How to access xml field with lxml?

366 Views Asked by At

Python 3.6, Lxml, Windows 10

I am getting crazy. I want to access the item field. But I always get the error:

AttributeError: 'cython_function_or_method' object has no attribute'item'

Everything else (address fields etc...) I can access without problems. How can I access the item fields (sku, amount etc...)?

I've used this code:

import requests
from lxml import objectify

url = "URL_TO_XML_FILE"
xml_content = requests.get(url).text.encode('utf-8')

xml = objectify.fromstring(xml_content)

for sale in xml.response.sales.sale:
    for item in sale.items.item:
        print(item.sku)

Here is the beginning of the xml:

<?xml version="1.0" encoding="ISO-8859-1"?>
<getnewsalesresult xmlns="https://pmcdn.priceminister.com/res/schema/getnewsales">
  <request>
    <version>2017-08-07</version>
    <user>SELLER</user>
  </request>  

  <response>
    <lastversion>2017-08-07</lastversion>
    <sellerid>95029358</sellerid>
    <sales>

      <sale>
        <purchaseid>297453287592813953</purchaseid>
        <purchasedate>15/12/2018-19:10</purchasedate>
        <deliveryinformation>
          <shippingtype>Normal</shippingtype>
          <isfullrsl>N</isfullrsl>

          <purchasebuyerlogin><![CDATA[LOGIN]]></purchasebuyerlogin>                  
          <purchasebuyeremail>EMAIL</purchasebuyeremail>        


            <deliveryaddress>
            <civility>Mme</civility>
            <lastname><![CDATA[Lastname]]></lastname>
            <firstname><![CDATA[Firstname]]></firstname>
            <address1><![CDATA[STREET]]></address1>
            <address2><![CDATA[]]></address2>
            <zipcode>13570</zipcode>
            <city><![CDATA[Paris]]></city>

            <country><![CDATA[France]]></country>
            <countryalpha2>FX</countryalpha2>

              <phonenumber1></phonenumber1>
              <phonenumber2>PHONENUMBER</phonenumber2>

            </deliveryaddress>

        </deliveryinformation>
        <items>

          <item>
            <sku><![CDATA[SKU1]]></sku>
            <advertid>411812243030</advertid>
            <advertpricelisted>
              <amount>15.99</amount>
              <currency>EUR</currency>
            </advertpricelisted>
            <itemid>551131040</itemid>
            <headline><![CDATA[HEADLINE]]></headline>
            <itemstatus><![CDATA[REQUESTED]]></itemstatus>
            <ispreorder>N</ispreorder>
            <isnego>N</isnego>
            <negotiationcomment></negotiationcomment>
            <price>
              <amount>15.99</amount>
              <currency>EUR</currency>
            </price>
            <isrsl>N</isrsl>
            <isbn></isbn>
            <ean>4363745894373857474; </ean>
            <paymentstatus><![CDATA[INCOMING]]></paymentstatus>
            <sellerscore></sellerscore>
          </item>
        </items>
      </sale>
      <sale>
2

There are 2 best solutions below

1
On BEST ANSWER

The problem is that items is actually a method of ObjectifiedElement, so the expression sale.items actually returns the method, because it has precedence.
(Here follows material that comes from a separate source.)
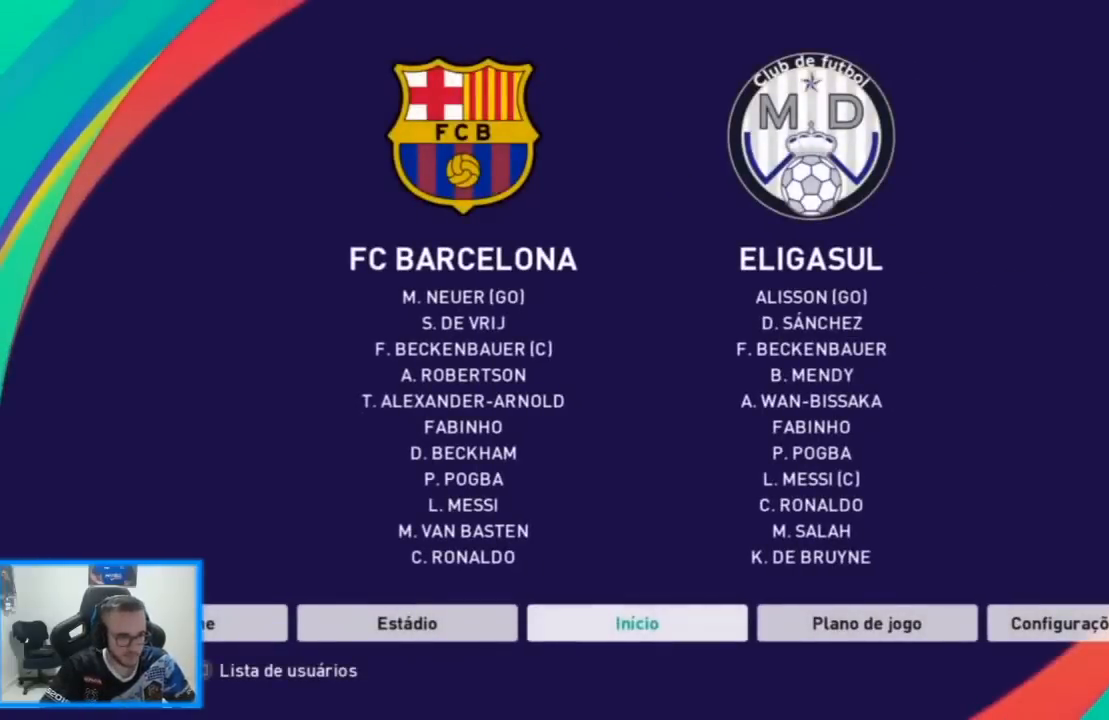
Gameplay with a controller (PlayStation layout); each line is a JSON object with the inputs held at the frame after it. "events" lists button and stick changes between this image and that frame as [ms after this image, input, new state], when the widget could be followed in between.
{"buttons": [], "left_stick": "center", "right_stick": "center", "events": [[300, "left_stick", "right"], [433, "left_stick", "center"]]}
To get the 'items' object you want, you have to be more explicit about getting the attribute of sale and not looking for methods of the class first, which is the usual python order. This is what python does behind the scene when you access an attribute, and you can do it too:

sale.__getattr__('items')

This will also work (it's a dictionary-like interface to the attributes of an object):

sale.__dict__['items']

The revised code:

import requests
from lxml import objectify

url = "URL_TO_XML_FILE"
xml_content = requests.get(url).text.encode('utf-8')

xml = objectify.fromstring(xml_content)

for sale in xml.response.sales.sale:
    for item in sale.__dict__['items'].item:
        print(item.sku)
0
On

Another way to deal with this is to avoid using the flaky attribute interface:

for sale in xml['response']['sales']['sale']:
    for item in sale['items']['item']:
        print(item['sku'])

Using the dict-like indexing interface, you never have to worry about certain attributes names (which includes such common words as items, index, keys, remove, replace, tag, set, text, and values) returning surprising results.